> Assignment: From the records below, transcribe verbatim the stretch from the line containing "Vous aimerez aussi" through the line containing "Lambert-des-Bois".

> Exercise input:

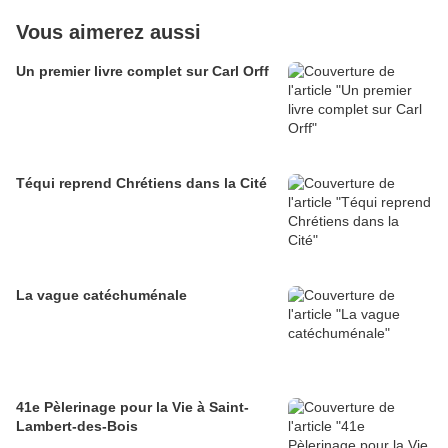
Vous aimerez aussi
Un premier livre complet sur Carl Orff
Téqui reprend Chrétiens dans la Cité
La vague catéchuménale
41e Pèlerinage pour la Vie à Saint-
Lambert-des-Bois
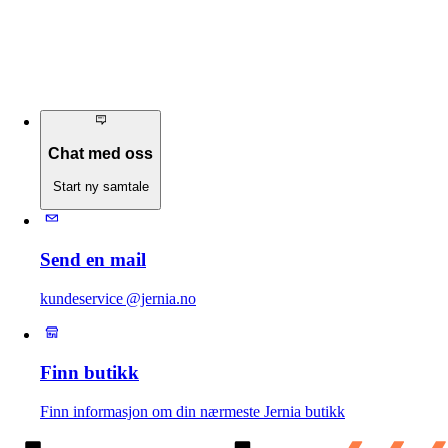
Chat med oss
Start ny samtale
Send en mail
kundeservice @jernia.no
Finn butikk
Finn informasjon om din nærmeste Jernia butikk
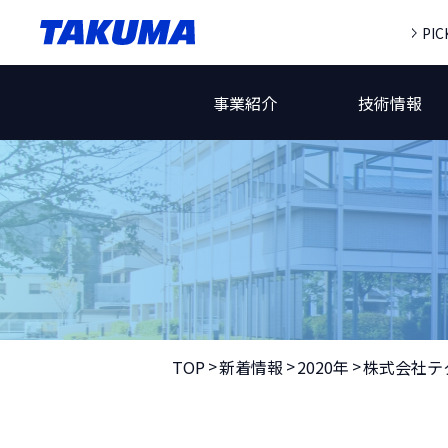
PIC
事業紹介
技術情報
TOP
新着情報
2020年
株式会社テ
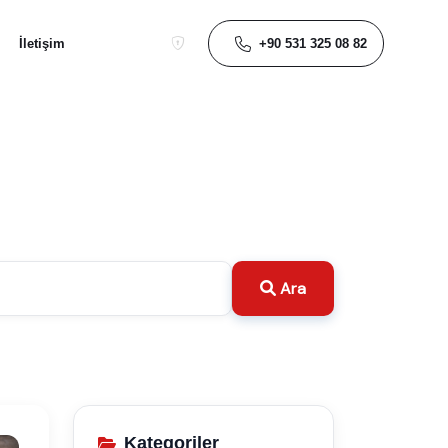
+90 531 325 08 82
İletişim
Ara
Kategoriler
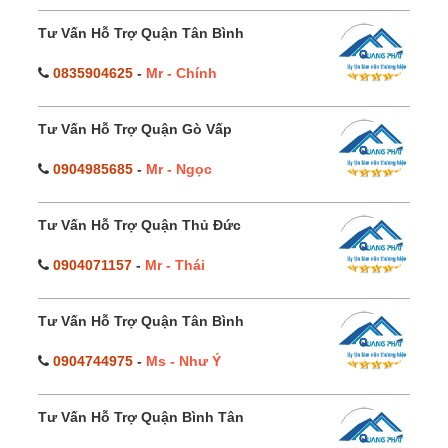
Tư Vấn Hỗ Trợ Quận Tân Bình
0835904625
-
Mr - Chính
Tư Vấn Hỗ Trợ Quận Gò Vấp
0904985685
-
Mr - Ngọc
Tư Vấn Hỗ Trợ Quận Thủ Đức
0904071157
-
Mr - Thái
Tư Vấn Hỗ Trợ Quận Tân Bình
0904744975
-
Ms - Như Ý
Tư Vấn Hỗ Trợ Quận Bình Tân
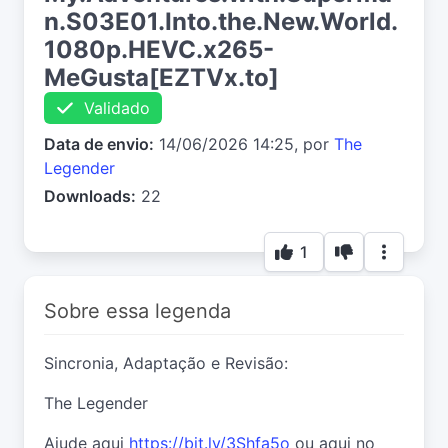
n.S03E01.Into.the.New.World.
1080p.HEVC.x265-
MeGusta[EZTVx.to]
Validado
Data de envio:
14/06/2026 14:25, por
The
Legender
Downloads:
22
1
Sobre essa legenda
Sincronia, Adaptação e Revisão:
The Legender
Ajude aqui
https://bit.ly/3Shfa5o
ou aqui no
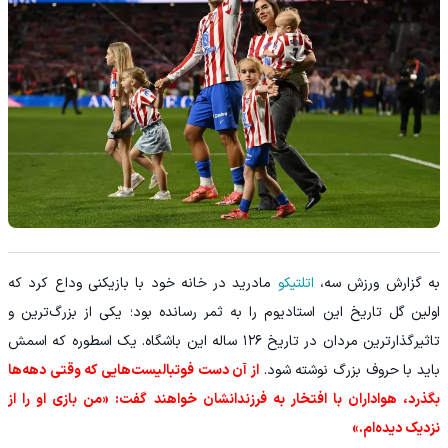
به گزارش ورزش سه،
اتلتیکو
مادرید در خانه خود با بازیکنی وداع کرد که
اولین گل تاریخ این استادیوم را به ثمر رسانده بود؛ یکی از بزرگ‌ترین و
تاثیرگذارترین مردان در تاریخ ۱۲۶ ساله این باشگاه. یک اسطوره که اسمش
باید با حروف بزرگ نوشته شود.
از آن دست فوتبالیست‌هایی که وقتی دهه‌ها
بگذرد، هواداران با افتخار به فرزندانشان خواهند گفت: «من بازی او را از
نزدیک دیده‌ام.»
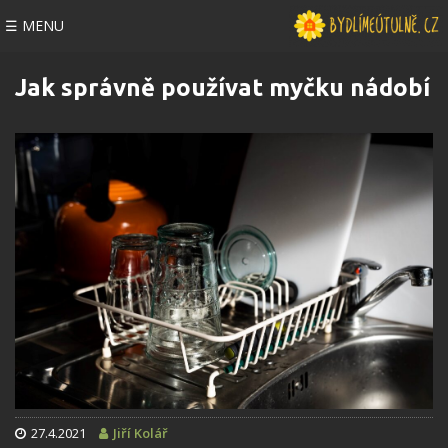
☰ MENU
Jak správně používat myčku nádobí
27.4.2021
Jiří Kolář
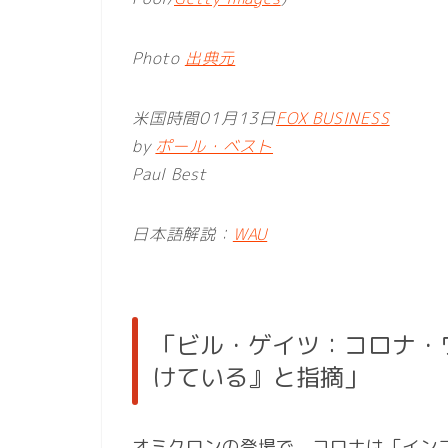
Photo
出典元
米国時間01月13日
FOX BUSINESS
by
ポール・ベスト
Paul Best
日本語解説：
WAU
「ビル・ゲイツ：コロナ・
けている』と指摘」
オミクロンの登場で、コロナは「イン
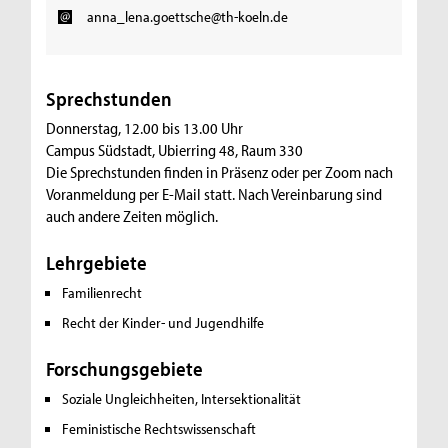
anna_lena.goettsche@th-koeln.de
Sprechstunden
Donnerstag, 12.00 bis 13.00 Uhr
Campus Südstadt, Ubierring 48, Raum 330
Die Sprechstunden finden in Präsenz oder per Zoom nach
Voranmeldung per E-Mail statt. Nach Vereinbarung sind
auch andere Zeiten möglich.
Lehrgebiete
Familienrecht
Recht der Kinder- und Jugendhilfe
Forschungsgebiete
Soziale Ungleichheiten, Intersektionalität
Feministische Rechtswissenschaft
...
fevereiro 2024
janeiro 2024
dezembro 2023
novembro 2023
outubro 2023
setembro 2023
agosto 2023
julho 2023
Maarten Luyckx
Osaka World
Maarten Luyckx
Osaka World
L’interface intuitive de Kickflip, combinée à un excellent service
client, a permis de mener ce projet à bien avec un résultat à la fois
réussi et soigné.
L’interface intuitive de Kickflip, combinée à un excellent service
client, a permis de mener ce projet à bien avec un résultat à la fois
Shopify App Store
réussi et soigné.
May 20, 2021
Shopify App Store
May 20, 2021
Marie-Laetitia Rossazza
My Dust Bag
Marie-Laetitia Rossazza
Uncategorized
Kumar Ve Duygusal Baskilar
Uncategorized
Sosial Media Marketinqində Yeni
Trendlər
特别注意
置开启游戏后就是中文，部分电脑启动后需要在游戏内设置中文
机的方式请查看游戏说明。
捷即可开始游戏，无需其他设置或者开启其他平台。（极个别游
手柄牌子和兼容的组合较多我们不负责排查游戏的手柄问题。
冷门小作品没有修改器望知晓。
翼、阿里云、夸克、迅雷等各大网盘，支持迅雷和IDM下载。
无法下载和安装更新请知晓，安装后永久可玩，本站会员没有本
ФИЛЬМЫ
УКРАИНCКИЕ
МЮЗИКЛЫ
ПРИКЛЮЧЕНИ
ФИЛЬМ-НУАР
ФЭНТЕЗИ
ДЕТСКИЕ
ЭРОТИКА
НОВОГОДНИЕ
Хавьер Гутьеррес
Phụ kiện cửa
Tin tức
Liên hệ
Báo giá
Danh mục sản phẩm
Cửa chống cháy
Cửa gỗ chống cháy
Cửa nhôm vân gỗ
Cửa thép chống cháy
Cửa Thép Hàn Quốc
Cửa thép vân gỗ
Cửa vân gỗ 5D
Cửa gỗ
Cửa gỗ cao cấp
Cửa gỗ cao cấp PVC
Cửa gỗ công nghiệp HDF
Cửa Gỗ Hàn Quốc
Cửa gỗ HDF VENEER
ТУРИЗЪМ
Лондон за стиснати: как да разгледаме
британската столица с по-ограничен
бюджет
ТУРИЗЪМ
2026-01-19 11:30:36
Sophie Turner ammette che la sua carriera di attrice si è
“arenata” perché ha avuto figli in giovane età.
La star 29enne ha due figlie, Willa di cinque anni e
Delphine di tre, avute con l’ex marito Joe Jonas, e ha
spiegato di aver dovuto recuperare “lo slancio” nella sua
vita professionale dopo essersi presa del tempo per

> Reply to the exercise:
Vous aimerez aussi
Un premier livre complet sur Carl Orff
Téqui reprend Chrétiens dans la Cité
La vague catéchuménale
41e Pèlerinage pour la Vie à Saint-
Lambert-des-Bois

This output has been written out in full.